Total RNA was extracted from plasma samples using TRIzol® reagent (Invitrogen™, Grand Island, NY, USA) according to the manufacturer’s instructions. The purified total RNA samples (300 ng) were reverse transcribed into cDNA. Two analysis platforms were used in the current study: (1) the TaqMan® Advanced miRNA Assays platform (Applied Biosystems™, Grand Island, NY, USA), for the synthesis and analysis of cDNA from input RNA; and (2) the SYBR Green assay, in which reverse transcription using the Moloney murine leukaemia virus (MMLV), and poly(A)-tailing qRT-PCR detection were performed. The sequences of the mature target miRNAs and their chromosome locations are shown in Supplementary Table 14. Each reaction was performed in triplicate, and real-time PCR data were collected by StepOne software v2.3 (Applied Biosystems™). Synthetic U-6 was used as endogenous control, and relative levels of the target miRNA in plasma were calculated based on the following formula: 2−ΔΔCt (ΔΔCt = ΔCt of experimental miRNA−ΔCt of reference miRNA-U6), and the results were expressed as Log10 (2–ΔΔCt). Assessment of the qRT-PCR results (Supplementary Table 15) suggests that the data obtained from RNA extraction, sample storage conditions, and qRT-PCR assay in the current study were reproducible and reliable. Further, Supplementary Table 16 compares results obtained from the TaqMan® and SYBR Green detection platforms and shows that both assays produce valid and reliable data.

Assessment of NSS

NSS are subtle neurological abnormalities evaluated according to the Neurological Evaluation Scale (NES)[22]. The NSS scores were calculated from a total of 26 items, which test the following: sensory integration (e.g., finger agnosia and extinction); motor coordination (e.g., finger opposition and rapid finger tapping); motor sequencing (e.g., fist-ring, fist-edge-palm, Ozeretski test and rhythm tapping test); and others (e.g., adventitious overflow, Romberg test, tremors, testing memory 5 min/10 min, mirror movements, synkinesis, convergence, and gaze persistence).
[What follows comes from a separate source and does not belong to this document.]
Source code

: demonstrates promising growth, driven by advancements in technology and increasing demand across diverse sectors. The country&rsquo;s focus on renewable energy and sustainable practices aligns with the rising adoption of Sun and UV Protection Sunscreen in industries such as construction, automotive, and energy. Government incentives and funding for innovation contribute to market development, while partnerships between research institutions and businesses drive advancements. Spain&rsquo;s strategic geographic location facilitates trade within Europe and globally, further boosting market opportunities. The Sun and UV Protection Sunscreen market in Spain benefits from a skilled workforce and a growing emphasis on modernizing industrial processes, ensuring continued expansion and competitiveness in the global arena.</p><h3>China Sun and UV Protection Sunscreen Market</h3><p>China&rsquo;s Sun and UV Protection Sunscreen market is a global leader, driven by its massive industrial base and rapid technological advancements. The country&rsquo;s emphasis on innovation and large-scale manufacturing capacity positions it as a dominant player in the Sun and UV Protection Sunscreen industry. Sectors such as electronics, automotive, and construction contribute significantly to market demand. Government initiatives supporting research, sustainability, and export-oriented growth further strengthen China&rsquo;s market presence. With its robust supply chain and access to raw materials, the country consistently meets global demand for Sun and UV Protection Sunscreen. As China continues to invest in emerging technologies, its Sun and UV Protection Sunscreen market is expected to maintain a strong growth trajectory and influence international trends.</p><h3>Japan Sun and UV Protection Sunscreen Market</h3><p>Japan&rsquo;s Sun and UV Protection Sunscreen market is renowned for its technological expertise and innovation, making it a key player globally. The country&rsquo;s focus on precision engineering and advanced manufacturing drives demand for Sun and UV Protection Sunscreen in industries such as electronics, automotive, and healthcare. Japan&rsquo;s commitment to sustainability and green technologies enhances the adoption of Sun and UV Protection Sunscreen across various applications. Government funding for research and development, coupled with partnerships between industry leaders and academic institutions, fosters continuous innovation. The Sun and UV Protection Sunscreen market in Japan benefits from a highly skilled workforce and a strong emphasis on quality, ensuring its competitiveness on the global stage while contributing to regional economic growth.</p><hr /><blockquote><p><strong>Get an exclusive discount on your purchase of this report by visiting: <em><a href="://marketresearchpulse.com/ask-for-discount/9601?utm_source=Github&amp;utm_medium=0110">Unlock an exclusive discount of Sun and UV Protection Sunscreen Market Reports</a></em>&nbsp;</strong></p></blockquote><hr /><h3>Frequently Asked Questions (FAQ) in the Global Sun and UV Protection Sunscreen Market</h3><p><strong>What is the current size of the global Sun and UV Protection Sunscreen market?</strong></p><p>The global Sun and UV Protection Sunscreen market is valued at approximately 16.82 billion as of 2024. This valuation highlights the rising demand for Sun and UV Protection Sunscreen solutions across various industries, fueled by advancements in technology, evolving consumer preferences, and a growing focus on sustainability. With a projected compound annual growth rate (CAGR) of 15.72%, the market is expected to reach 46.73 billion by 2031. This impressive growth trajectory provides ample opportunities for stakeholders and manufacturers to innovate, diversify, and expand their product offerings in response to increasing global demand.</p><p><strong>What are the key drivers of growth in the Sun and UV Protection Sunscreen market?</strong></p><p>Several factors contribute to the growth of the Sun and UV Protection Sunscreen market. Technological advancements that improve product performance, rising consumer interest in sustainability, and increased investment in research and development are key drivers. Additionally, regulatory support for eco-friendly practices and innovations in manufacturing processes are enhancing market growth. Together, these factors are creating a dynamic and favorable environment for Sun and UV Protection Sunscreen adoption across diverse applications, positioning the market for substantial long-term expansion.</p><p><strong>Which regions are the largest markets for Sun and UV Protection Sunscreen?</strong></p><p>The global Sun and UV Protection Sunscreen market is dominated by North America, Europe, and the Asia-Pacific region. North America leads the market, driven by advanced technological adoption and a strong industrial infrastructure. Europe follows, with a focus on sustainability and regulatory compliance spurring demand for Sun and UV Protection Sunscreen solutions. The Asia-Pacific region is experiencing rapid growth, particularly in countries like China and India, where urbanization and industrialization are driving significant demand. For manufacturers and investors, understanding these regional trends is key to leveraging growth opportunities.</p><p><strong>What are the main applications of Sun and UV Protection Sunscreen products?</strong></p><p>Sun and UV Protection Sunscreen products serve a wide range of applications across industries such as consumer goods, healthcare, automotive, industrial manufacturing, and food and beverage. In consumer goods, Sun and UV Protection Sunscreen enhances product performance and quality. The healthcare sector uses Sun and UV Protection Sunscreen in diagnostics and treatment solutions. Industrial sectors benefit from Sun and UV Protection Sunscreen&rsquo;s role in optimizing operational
All items were scored on a three-point scale: no abnormality (0), mild but definite abnormality (1), and marked impairment (3). The standardized application of the NSS scale was established by a trained neurologist from Chimei Medical Center, who assessed and confirmed the internal consistency and inter-rater reliability of the tests. The intraclass correlation measuring the reliability of the NSS item ratings ranged from 0.77 to 1.0[23]. All participant interviews were carried out by two well-trained research assistants with experience in psychiatric wards, and who received standardized psychiatric interviewing training.

Statistical analysis

All statistical analyses in this study were performed using SAS (SAS® Institute, Cary, NC, USA, version 9.4). Two-sided p-values below 0.05 were considered significant. Comparisons of demographic and clinical characteristics between groups were performed as follows: (1) for categorical variables analyses was done using Pearson’s chi-square test or Fisher’s exact test; (2) for continuous variables analyses was done using the Student’s t-test, or a one-way analysis of variance (ANOVA) with Tukey’s multiple comparisons test to detect pairwise differences between groups. The Pearson’s correlation coefficients were used to investigate the relationship between miRNA expression and NSS subscales. The receiver-operating characteristic (ROC) curve in logistic regression models were used to evaluate the discriminant ability of miRNA expression in the study groups. We also estimated the correct classification accuracy and the 10-fold cross-validation accuracy of miRNA expression between groups. The variable importance in projection (VIP) scores used the partial least-squares discriminant analysis (PLS-DA) between groups to estimate the importance of each miRNA.